Something I’d like you to consider for this holiday season is: will the presents you buy for your loved ones be something they need, will use, and will delight in, or will they be just another item to add to the stack of their belongings? Now realize, I’m saying this to myself as well. After all, it’s hard enough buying people things on time let alone straining your brain and conscience with concerns about adding to someone’s clutter.
I know that the obligation can weigh heavy and it can be a real relief to get it over with so you’re not shopping at the last minute with people like me who are frantically trying to get the gifts for the people they’ve forgotten.
Here’s a few gift ideas that might help:
1. Give Something Delicious
Bake and fancy wrap cookies, cakes, and pastry. Send food from catalogs: Steaks, candy, exotic edible centerpieces, wines, jams, lobster. Make up baskets of gourmet treats; sign them up for coffee, fruit or sausage of the month club.
2. Give an Experience
Movie tickets, Theater tickets, Gift certificates for favorite restaurants, Day Spas, pedicures, therapeutic massages, Reiki, skydiving, and belly dancing and for the kids, Gift certificates for Laser Tag, indoor racing, indoor climbing, and Judo classes.
3. Happy Hobby Days
Gift certificates for hobby related classes, e.g., an outing with a pro golfer, fly fisherman, racecar driver, chef, gardener, beer maker or skier. Also, if you think there is a specialized tool they’d love to have for their model railroad or pottery-making, get them a certificate from the specialty store rather than trying to purchase it yourself, hobbyists usually know exactly what they need.
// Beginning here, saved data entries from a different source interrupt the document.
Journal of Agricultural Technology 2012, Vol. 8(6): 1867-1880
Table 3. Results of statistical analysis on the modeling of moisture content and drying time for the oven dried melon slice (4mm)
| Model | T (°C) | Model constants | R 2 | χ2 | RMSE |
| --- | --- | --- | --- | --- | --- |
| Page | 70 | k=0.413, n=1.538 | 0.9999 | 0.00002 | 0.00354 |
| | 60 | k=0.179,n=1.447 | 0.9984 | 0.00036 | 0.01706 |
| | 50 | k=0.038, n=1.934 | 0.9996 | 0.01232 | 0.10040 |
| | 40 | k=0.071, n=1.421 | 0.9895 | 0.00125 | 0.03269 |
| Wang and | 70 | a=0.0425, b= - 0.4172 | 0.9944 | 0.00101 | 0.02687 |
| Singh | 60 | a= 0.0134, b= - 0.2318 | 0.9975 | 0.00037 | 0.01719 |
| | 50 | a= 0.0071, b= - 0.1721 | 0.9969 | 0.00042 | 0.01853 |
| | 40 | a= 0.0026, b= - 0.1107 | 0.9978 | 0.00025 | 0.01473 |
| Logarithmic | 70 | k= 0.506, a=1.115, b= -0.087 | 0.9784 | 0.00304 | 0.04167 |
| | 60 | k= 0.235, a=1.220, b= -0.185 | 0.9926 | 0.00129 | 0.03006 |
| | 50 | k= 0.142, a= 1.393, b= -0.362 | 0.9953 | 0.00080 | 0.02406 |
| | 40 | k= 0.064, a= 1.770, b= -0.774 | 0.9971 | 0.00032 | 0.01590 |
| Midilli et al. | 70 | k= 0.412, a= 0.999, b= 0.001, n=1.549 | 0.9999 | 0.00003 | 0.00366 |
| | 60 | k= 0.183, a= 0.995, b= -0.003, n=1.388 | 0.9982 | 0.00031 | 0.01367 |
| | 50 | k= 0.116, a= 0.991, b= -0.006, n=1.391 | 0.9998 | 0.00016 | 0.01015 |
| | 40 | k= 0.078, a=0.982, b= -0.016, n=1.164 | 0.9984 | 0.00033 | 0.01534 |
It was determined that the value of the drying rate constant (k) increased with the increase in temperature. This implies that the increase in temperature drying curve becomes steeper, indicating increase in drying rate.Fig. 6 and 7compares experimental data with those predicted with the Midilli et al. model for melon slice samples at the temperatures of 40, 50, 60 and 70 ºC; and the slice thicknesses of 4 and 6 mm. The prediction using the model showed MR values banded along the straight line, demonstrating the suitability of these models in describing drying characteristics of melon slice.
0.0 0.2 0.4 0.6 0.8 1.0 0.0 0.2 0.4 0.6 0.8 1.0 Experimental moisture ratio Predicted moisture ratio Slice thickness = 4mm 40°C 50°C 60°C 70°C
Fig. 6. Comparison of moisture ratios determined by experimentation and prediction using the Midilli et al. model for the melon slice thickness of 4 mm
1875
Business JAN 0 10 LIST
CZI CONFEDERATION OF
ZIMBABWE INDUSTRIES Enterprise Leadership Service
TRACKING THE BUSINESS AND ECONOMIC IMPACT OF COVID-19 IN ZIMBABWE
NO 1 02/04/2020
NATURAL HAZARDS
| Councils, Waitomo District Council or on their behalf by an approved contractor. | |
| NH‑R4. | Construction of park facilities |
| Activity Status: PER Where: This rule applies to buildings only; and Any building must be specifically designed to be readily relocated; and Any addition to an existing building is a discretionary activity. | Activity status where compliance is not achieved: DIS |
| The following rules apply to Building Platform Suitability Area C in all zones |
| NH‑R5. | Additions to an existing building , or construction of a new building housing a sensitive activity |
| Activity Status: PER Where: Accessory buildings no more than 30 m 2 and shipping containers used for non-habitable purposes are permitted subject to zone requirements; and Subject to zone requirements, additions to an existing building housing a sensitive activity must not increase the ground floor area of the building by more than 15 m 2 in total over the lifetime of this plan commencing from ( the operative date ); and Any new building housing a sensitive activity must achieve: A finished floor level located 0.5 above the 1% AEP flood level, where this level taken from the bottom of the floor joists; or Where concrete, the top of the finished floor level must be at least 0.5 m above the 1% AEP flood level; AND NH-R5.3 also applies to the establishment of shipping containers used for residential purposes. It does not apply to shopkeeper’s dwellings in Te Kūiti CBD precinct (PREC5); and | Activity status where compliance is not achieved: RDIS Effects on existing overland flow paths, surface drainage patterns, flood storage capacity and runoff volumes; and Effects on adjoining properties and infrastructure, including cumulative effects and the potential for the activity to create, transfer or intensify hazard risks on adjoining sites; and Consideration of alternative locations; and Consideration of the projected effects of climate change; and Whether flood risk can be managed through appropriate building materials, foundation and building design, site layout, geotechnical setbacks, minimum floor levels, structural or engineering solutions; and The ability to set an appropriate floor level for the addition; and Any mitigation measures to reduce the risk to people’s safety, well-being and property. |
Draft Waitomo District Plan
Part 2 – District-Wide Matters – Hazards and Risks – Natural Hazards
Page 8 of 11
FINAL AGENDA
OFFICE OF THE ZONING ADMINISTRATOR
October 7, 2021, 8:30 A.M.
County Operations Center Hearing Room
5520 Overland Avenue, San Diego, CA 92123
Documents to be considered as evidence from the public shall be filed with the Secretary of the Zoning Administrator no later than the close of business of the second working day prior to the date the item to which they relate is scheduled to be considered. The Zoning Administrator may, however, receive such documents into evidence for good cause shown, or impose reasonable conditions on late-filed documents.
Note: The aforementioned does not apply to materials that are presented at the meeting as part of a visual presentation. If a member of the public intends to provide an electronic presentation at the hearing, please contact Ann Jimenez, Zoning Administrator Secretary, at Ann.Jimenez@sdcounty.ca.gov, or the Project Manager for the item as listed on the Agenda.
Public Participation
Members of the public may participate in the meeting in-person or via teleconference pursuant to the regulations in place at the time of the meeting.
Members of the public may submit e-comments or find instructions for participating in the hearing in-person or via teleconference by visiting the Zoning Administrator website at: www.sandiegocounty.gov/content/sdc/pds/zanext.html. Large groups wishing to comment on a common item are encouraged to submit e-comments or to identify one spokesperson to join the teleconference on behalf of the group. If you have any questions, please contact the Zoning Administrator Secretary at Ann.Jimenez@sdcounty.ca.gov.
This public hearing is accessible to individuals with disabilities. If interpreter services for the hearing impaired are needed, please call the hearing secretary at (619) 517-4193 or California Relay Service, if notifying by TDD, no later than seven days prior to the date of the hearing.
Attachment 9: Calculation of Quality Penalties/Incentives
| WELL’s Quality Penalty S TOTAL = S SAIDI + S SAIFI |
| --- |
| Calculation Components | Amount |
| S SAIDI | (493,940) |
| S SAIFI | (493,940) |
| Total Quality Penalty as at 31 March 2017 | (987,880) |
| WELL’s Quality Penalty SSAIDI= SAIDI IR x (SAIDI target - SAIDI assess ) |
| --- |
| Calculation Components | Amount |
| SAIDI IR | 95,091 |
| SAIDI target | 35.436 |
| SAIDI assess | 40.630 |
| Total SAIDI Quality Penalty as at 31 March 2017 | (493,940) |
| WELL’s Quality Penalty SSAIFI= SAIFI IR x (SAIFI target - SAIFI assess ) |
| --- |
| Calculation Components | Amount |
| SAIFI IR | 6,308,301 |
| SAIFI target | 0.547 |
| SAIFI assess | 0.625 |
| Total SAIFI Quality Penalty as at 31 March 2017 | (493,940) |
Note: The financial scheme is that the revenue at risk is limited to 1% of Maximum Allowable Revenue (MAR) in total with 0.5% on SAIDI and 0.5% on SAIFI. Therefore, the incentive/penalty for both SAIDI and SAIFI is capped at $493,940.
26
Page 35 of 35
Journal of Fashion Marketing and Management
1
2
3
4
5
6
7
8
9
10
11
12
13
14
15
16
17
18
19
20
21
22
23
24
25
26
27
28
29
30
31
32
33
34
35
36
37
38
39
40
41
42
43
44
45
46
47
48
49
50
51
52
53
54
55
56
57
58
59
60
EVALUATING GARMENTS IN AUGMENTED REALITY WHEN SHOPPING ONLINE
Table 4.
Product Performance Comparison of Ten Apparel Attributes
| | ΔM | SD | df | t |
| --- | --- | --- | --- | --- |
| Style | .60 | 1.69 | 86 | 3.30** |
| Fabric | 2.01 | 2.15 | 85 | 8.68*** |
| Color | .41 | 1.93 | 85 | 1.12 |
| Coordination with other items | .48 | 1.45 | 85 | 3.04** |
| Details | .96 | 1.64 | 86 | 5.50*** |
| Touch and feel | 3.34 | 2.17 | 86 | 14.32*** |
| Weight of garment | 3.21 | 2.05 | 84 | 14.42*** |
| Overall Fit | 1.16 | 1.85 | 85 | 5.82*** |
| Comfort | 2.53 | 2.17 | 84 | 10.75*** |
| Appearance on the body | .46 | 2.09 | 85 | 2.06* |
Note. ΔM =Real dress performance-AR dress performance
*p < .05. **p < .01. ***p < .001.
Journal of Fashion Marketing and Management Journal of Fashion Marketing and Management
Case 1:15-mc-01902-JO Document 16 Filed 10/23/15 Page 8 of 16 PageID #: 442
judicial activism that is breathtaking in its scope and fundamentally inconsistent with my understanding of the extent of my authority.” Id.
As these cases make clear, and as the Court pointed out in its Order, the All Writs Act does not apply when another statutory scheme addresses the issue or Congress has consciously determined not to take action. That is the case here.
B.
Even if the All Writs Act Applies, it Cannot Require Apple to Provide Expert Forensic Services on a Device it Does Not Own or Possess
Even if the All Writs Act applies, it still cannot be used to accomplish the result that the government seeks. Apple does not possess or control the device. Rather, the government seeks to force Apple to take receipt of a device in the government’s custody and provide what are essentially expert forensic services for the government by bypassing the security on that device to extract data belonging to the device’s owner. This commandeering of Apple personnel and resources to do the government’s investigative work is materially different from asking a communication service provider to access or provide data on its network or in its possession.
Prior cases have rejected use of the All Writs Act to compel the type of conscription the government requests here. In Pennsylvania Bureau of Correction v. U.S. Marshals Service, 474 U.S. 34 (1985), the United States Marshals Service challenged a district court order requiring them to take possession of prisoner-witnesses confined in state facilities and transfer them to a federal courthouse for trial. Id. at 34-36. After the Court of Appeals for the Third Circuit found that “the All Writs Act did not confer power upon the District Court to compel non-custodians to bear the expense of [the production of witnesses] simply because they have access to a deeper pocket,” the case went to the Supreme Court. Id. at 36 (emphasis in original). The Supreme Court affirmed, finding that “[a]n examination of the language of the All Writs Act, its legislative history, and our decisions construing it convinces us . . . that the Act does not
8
4. Give to Them for Others
Donate a tangible item on behalf of the gift recipient. WorldVision.org makes it possible to contribute a farm animal or clean water (contributing towards a well). Heifer.org also makes it possible to give a farm animal and also starter kits for food production. Oxfam also has animals plus school lunches, books and art supplies. This is a way to help the neediest at the same time buying for someone who already has two of everything.
5. A Monetary Option
It’s tough to buy music or clothes for a tween or teen that won’t be returned. Get them an iTunes card or other electronic media. A gas card or credit towards car repair would benefit young drivers. Many people are having trouble making ends meet, a grocery shopping spree where a family could splurge on items they usually can’t afford to buy, or even a money order towards a rent or mortgage payment could make a big difference to someone struggling.
6. Give Green
Those reusable cloth shopping bags save a lot of paper and actually save time. A compost bin for the gardener. Carbon offsets can be purchased online to help balance a family’s contribution to global warming. Where appropriate, you could offer to replace a certain number of incandescent bulbs with CFLs in someone’s house.
7. Chore Relief
How often do we find time to do some deep cleaning or even want to, for that matter? Give a cleaning service or some Professional Organizing. Offer, to someone close, to help with a project that needs doing but has been put off (especially for the elderly) like recycling all those bottles, newspapers and magazines in the basement, or painting the garage door, cleaning out the refrigerator, or vacuuming the upholstered furniture.
8. Time and Memory
Babysit the twins. Do Grandma’s grocery shopping. Offer a series of frozen casseroles to the young couple with the new baby. Walk Aunt Ida’s dog for a week. Sort out your mother’s photos and create the album she’s been talking about making for the last ten years.
9. A Little Something before the End
Have you heard your loved one say, “Someday I’m going to ride in a hot air balloon.”? You could make that dream a reality. Bucket wish lists have included skydiving, sailing, Caribbean cruises, a trip to outer space or to see the Titanic (only the very wealthy need apply here). Amtrak across America, the Circus, become a clown for a week, deep sea fishing, climb Devil’s Tower, Meet Donald Trump (God knows why) and make a Rock Video or float in an isolation tank.
10. But, What do they really want?
No matter what you give them, if it is really enjoyed and used, the gift will not add to clutter. After all, clutter is the stuff that is not used.
Now I have to get out there and buy those snow shoes I know my wife secretly wants.